PROBLEM STATEMENT:
What lines in the following entries hold the word "that"? Copy each one.

▼

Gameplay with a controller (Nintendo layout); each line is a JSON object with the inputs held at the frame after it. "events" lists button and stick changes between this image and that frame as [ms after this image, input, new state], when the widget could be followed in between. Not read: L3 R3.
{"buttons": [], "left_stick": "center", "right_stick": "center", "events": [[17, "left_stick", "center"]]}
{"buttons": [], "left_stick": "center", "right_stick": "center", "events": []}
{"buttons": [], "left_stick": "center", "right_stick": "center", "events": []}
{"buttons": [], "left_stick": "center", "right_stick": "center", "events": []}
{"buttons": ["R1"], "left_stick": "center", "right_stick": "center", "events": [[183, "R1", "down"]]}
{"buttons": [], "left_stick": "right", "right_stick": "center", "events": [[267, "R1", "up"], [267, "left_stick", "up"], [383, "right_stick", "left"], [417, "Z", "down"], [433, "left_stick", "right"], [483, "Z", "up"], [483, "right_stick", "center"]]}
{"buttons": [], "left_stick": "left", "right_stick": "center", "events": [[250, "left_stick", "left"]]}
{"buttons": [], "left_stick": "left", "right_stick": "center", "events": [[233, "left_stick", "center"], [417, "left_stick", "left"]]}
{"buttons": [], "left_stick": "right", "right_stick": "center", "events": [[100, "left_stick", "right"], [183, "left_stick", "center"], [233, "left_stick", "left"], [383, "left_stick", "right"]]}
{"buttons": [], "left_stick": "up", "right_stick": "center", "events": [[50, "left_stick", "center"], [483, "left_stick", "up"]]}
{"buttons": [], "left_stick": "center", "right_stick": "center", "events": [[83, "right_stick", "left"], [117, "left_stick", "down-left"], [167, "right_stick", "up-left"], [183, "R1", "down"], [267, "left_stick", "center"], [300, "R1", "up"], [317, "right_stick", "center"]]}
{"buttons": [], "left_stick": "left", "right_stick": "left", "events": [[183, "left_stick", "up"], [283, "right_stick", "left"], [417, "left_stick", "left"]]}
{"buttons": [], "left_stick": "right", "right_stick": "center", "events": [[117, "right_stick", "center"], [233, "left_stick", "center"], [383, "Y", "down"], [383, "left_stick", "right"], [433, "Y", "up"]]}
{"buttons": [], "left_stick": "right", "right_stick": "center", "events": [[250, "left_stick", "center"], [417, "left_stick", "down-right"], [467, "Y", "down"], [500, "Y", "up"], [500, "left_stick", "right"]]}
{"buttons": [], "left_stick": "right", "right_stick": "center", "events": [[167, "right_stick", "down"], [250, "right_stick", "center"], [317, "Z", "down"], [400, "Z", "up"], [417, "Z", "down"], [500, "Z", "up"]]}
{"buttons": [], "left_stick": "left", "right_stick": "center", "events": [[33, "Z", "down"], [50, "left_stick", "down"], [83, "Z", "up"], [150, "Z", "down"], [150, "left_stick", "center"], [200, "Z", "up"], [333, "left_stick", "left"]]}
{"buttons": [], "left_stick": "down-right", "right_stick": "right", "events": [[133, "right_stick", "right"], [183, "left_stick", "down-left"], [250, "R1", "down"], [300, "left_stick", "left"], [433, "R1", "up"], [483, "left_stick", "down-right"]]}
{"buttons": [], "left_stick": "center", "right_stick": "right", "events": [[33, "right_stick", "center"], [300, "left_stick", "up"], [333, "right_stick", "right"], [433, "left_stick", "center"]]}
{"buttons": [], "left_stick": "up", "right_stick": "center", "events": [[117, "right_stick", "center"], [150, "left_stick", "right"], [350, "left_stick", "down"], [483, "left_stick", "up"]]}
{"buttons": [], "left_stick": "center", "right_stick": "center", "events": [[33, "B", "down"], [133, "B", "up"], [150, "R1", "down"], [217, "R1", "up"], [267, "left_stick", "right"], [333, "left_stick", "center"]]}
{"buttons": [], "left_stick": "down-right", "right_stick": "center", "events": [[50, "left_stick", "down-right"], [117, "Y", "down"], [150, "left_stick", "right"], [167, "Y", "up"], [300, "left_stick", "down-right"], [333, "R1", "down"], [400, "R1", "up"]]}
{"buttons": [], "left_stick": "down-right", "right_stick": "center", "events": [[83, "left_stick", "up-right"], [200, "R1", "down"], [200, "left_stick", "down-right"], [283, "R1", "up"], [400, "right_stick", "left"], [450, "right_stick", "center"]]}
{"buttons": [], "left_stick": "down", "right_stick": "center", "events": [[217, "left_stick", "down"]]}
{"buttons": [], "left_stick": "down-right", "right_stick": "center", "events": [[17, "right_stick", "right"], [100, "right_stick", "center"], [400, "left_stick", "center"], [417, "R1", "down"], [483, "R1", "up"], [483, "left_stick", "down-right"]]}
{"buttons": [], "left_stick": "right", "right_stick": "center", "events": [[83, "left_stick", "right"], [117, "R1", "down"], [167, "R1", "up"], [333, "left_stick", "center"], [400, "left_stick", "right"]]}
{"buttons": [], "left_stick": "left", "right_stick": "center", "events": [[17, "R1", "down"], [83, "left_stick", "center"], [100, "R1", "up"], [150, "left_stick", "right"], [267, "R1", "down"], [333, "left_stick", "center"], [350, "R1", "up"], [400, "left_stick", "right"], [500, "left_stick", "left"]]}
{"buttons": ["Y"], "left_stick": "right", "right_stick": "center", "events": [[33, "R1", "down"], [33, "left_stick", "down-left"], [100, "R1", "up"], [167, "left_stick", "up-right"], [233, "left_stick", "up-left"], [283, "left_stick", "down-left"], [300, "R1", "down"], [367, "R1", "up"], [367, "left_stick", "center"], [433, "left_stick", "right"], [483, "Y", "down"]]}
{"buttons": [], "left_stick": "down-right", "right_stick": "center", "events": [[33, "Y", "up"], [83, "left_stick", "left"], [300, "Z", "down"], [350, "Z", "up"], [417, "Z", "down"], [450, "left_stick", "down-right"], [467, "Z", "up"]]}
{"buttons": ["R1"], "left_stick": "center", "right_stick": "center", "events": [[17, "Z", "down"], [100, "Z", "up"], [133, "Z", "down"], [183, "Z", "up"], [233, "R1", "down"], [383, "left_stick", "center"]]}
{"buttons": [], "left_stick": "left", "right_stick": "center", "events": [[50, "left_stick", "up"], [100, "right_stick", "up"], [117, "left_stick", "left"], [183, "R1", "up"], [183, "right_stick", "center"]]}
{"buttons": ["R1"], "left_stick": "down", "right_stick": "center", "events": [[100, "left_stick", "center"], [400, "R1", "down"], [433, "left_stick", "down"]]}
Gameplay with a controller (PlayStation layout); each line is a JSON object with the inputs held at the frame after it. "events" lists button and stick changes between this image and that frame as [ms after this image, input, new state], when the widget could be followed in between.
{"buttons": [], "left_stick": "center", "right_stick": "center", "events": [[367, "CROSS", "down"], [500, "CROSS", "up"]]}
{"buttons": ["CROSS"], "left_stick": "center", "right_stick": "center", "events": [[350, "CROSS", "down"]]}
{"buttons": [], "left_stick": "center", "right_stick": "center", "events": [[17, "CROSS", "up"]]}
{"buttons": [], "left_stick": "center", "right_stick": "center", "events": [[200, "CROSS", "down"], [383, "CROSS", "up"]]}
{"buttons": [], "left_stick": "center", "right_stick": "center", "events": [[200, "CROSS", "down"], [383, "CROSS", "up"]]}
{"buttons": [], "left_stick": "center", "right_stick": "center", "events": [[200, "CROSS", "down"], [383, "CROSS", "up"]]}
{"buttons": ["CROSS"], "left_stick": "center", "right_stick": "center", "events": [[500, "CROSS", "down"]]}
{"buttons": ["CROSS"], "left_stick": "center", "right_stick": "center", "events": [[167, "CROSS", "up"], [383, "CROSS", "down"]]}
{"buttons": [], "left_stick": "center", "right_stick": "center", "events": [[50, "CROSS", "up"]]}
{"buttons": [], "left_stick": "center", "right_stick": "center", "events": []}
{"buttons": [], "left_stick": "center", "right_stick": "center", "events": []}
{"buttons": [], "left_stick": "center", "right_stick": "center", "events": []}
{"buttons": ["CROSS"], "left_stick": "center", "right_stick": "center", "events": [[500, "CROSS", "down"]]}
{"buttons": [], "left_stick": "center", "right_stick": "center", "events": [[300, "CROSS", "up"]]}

▲

RESPONSE:
Gameplay with a controller (Nintendo layout); each line is a JSON object with the inputs held at the frame after it. "events" lists button and stick changes between this image and that frame as [ms after this image, input, new state], when the widget could be followed in between. Not read: L3 R3.
Gameplay with a controller (PlayStation layout); each line is a JSON object with the inputs held at the frame after it. "events" lists button and stick changes between this image and that frame as [ms after this image, input, new state], when the widget could be followed in between.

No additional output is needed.